A key early development came under its first head, James W. Morris, who organised the division during its formation period in 1942 and established its core responsibilities, including coordination of enemy alien control and wartime security prosecutions that had previously been handled across multiple DOJ sections.

In 1943, leadership passed to Tom C. Clark, under whom the division expanded significantly. During this period, the War Division became the central coordinating body for legal action involving espionage, sabotage, wartime fraud, and the administration of alien property seized under federal wartime authority.

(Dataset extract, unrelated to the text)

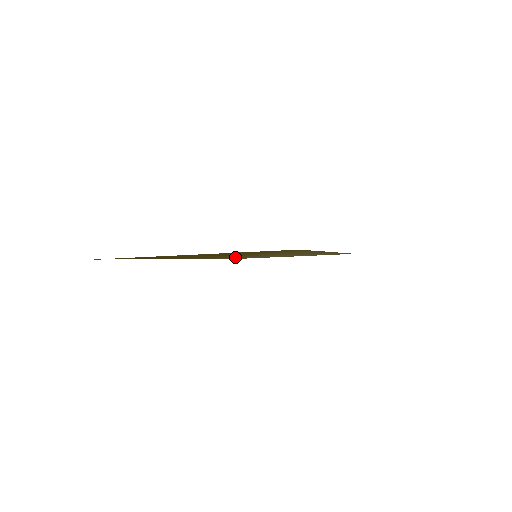
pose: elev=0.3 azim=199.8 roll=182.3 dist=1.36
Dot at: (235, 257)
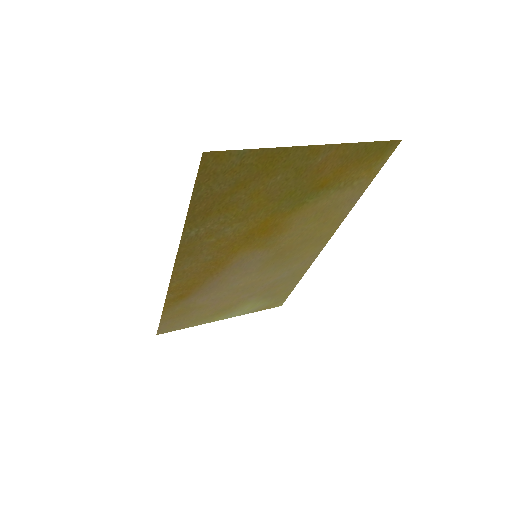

Following the end of the Second World War, the division was dissolved on 28 December 1945, and its responsibilities were redistributed within the Department of Justice, primarily into the Criminal Division and other permanent enforcement units.
==Leadership==
The War Division of the United States Department of Justice was led by an Assistant Attorney General reporting to the Attorney General of the United States.
===List===
- James W. Morris (1942–1943)
- Herbert Wechsler (1943–1945)
- Charles E. Rhetts (1945; Acting)

=== First Assistant to the War Division ===
Charles E. Rhetts served as First Assistant of the War Division in the United States Department of Justice from 1944 to 1946. He was a senior official within the division and served as a principal assistant to the Assistant Attorney General responsible for the War Division. In 1945, Rhetts also served as Acting Assistant Attorney General during a transition in the division's leadership.